The same lowly and painful start characterized the rise to power of local billionaire Lance Gokongwei. After graduating summa cum laude from the Wharton Business School, he began his career by being a management trainee, which basically meant “going out and selling Jack and Jill snacks to supermarkets, groceries and sari-sari stores.” Though he was the heir-apparent of his father’s multiple businesses, he was not given any privileges; he suffered pain and sometimes embarrassment at his 24/7 work at the bottom of the business pyramid.
When his father died in 2019, he inherited a conglomerate worth over $20 billion according to Forbes. Because of his hands-on training and his sacrifice to start so lowly in his father’s businesses and to climb slowly to the top, he was ready to assume the leadership of his conglomerate at age 53.
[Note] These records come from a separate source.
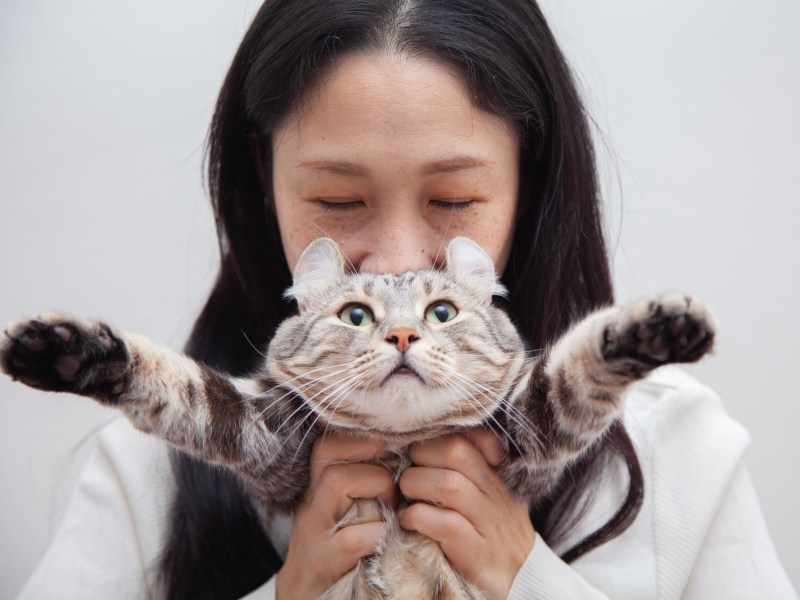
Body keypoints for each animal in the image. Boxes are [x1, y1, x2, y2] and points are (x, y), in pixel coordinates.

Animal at [0, 237, 712, 596]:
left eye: (441, 312)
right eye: (356, 315)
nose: (400, 336)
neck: (396, 447)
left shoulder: (529, 438)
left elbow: (576, 368)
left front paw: (653, 330)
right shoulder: (270, 440)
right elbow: (181, 386)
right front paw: (68, 352)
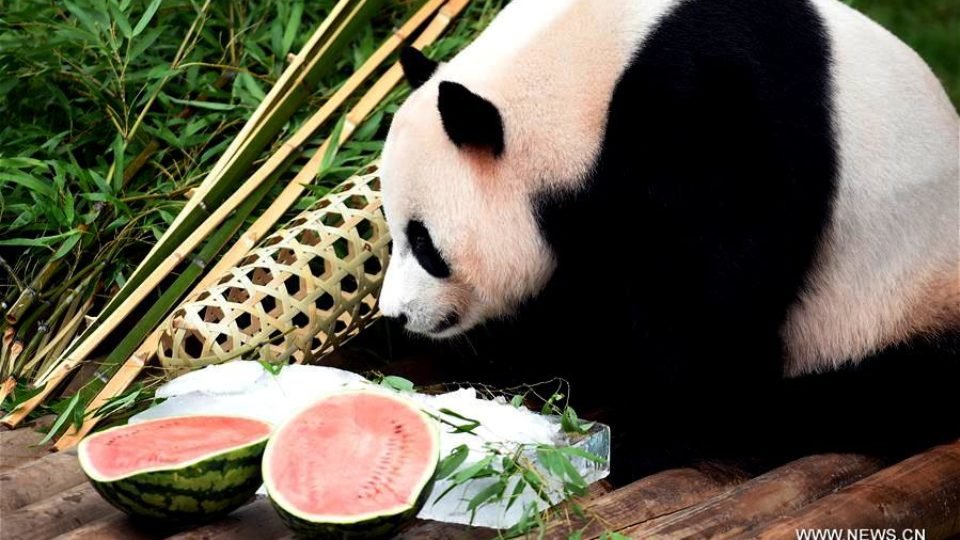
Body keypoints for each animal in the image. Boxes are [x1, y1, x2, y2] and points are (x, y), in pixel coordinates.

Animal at [376, 0, 960, 480]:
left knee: (887, 389)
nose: (397, 316)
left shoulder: (712, 111)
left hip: (895, 298)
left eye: (425, 245)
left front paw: (645, 443)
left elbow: (709, 295)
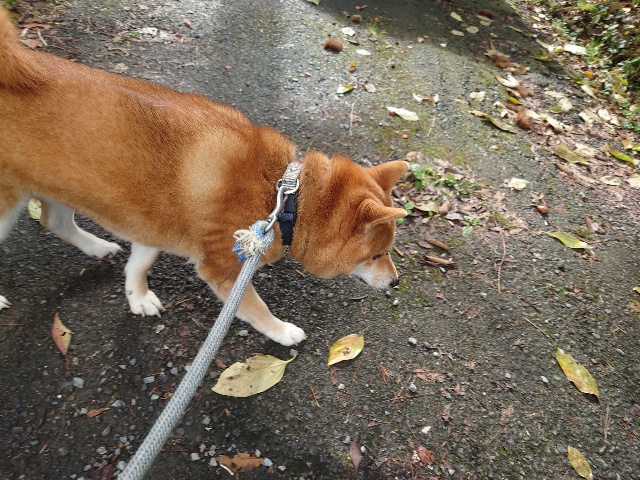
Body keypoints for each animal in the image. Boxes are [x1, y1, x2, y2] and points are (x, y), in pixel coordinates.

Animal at [0, 8, 408, 346]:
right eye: (377, 254)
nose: (396, 282)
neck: (285, 195)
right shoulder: (224, 268)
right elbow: (255, 310)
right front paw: (282, 331)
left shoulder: (152, 223)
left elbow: (139, 263)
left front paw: (137, 295)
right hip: (6, 207)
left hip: (58, 186)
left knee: (55, 222)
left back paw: (97, 247)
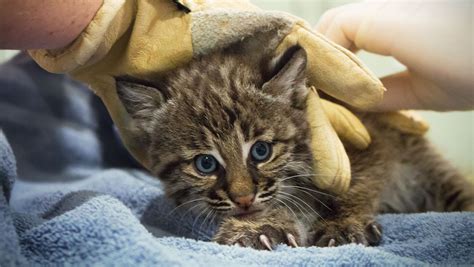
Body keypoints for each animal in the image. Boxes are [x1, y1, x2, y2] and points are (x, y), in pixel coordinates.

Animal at [115, 45, 474, 250]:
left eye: (261, 151)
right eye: (205, 164)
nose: (243, 199)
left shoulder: (365, 141)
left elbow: (353, 186)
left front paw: (342, 225)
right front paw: (255, 226)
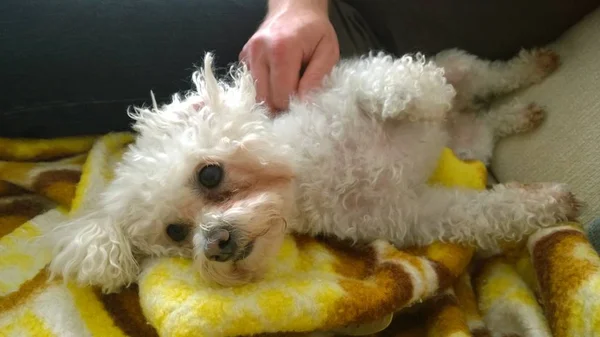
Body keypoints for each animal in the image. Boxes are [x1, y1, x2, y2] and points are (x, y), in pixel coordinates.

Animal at [49, 47, 580, 292]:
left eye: (209, 175)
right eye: (175, 232)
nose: (216, 242)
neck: (313, 174)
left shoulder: (343, 83)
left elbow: (386, 82)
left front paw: (411, 98)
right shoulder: (410, 212)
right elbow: (482, 211)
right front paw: (551, 201)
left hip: (461, 68)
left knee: (487, 75)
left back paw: (530, 69)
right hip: (470, 145)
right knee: (488, 121)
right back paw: (520, 114)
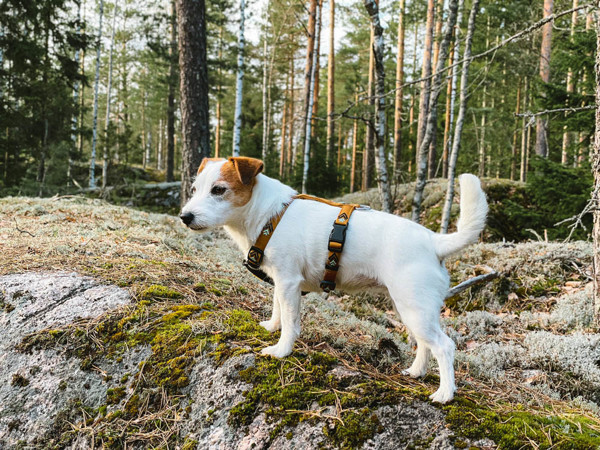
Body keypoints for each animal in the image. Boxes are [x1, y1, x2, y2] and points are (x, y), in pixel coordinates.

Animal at [182, 156, 488, 402]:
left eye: (219, 190)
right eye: (194, 189)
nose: (185, 216)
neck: (270, 214)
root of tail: (434, 241)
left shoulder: (289, 282)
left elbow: (290, 323)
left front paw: (281, 350)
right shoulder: (281, 282)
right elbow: (278, 308)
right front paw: (271, 326)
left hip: (414, 309)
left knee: (444, 347)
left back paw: (445, 393)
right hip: (411, 309)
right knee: (425, 344)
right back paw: (416, 372)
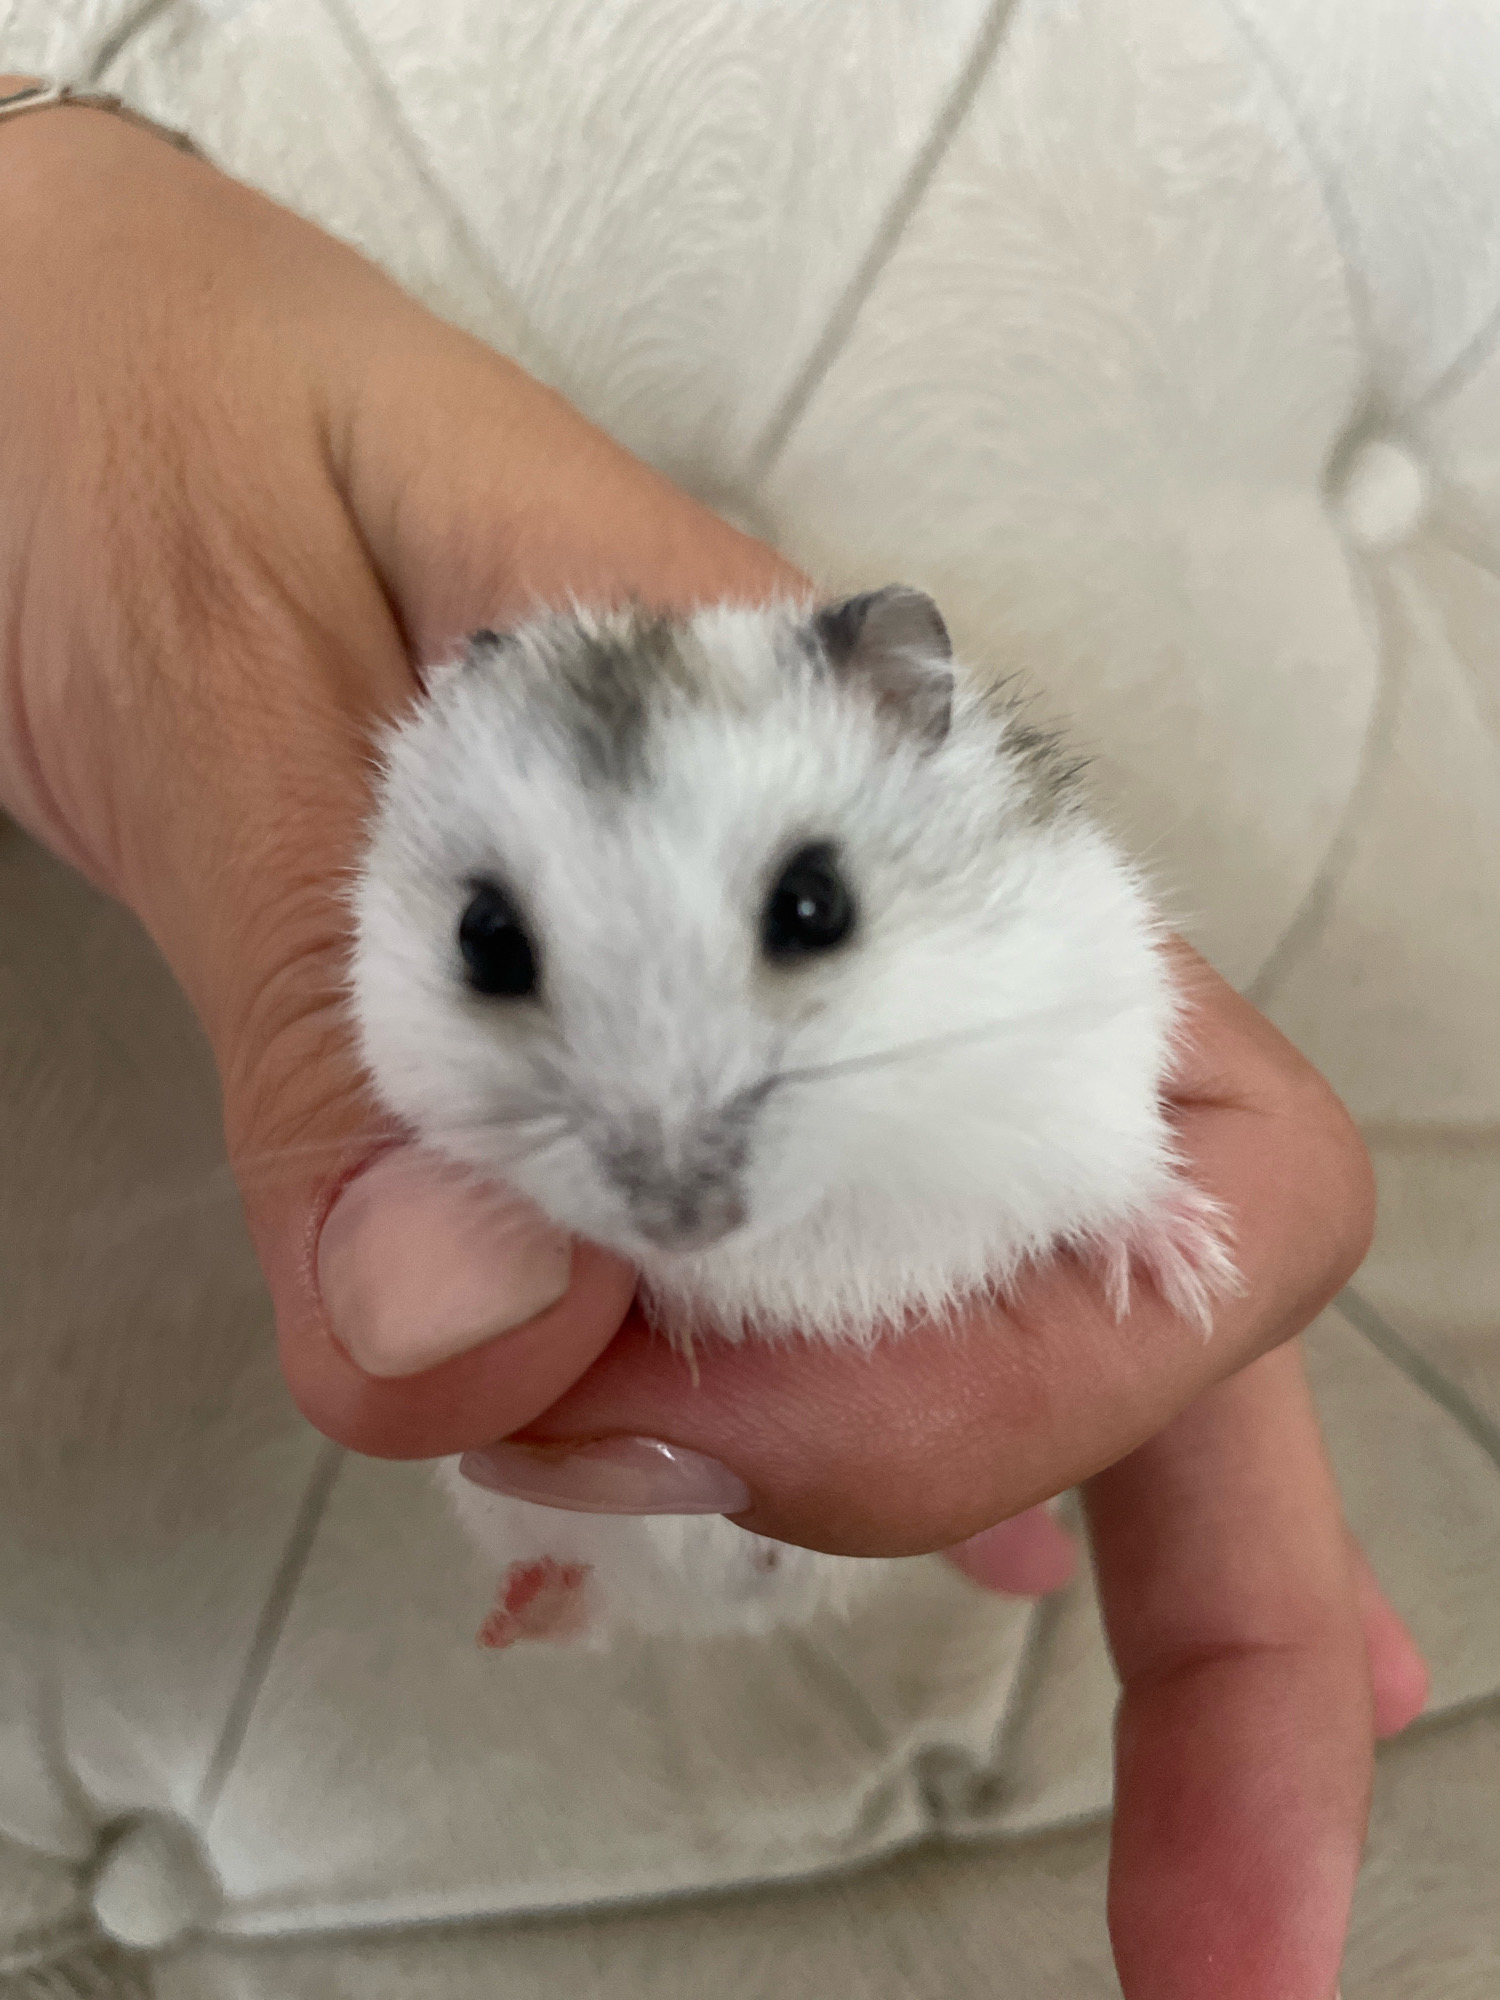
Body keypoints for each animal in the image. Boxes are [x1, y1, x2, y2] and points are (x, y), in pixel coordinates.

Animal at [351, 586, 1237, 1647]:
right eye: (483, 939)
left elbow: (1120, 1181)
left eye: (816, 903)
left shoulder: (1087, 1055)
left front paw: (1198, 1275)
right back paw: (516, 1617)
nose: (684, 1224)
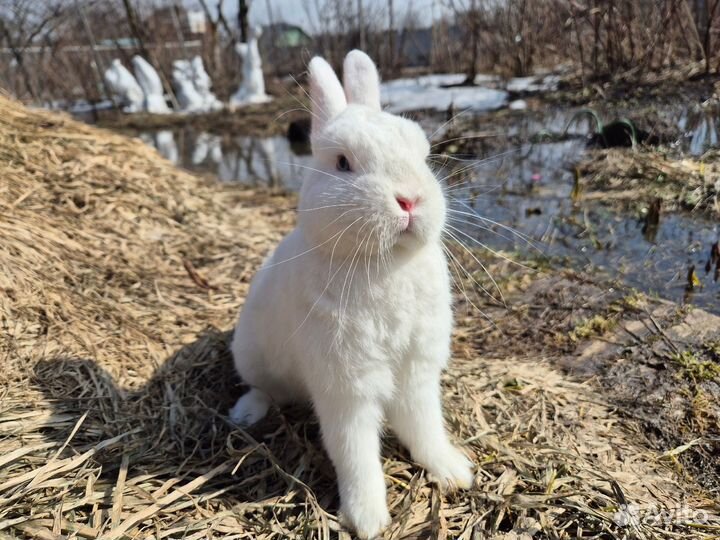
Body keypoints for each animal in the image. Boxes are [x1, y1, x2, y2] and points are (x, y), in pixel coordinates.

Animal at [229, 50, 474, 539]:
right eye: (343, 162)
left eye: (423, 156)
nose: (410, 200)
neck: (384, 265)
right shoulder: (345, 387)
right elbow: (355, 452)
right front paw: (367, 520)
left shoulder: (416, 372)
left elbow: (425, 425)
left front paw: (453, 471)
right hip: (251, 356)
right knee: (262, 389)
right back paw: (246, 413)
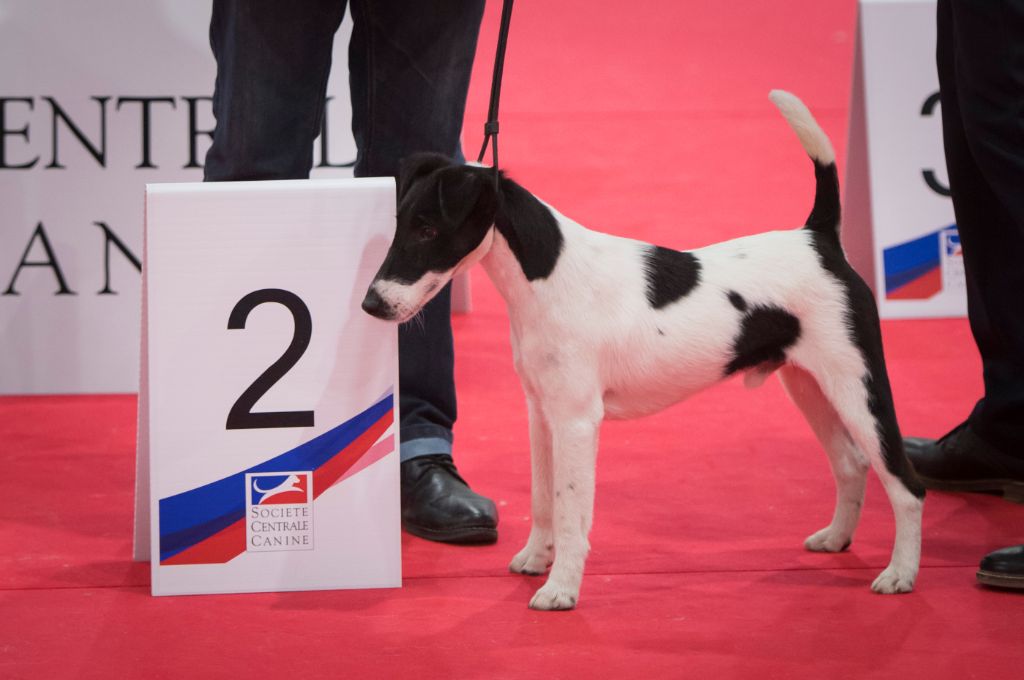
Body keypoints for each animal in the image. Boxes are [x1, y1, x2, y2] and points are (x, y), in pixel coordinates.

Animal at [364, 91, 925, 610]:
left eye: (429, 228)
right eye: (399, 222)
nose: (372, 304)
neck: (547, 276)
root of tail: (820, 240)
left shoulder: (577, 421)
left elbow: (570, 510)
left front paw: (560, 589)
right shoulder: (541, 414)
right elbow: (543, 498)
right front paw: (534, 560)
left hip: (858, 385)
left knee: (905, 484)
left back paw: (899, 574)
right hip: (809, 385)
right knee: (851, 463)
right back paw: (836, 539)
And so too is the teaching of our Lord Jesus, which I also paraphrase, “He who is worthy of me must take up his cross and follow me. He who does not undergo pain and sacrifice because of me is not worthy of me.” And as we all know, our Lord sacrificed his earthly life on the cross to save mankind from the horrors of hell.
Please note that in the beginning, I referred to pain and suffering as the keys to success, and later on when I reached our Lord Jesus Christ, I shifted to pain and sacrifice. It is because we, as Christians, believe that when suffering is undergone with love, it becomes sacrifice. It is the pain endured by a mother at giving birth to a child, and the same suffering we endure when we burn the midnight oil to hurdle the next day’s exam. Suffering becomes sacrifice because we willingly undergo it with love and with a triumphal purpose.
May I humbly say that I endured pain and sacrifice when I was young. So did novo dollar billionaire Jensen Huang, Philippine billionaire Lance Gokongwei, and our Lord Jesus Christ. My dear scholars, your grant of scholarships is just the beginning. Please be ready to undergo pain and sacrifice on your way to fulfilling your dreams for your education, your career, our family, and our God.
Let me end by congratulating again and again our three amazing scholars. Fascinating indeed that all of them applied merely for admission but were offered multiple scholarships. My Leni joins me from heaven in thanking our Lord for His grant of these incalculable blessings to our family. Maraming salamat po.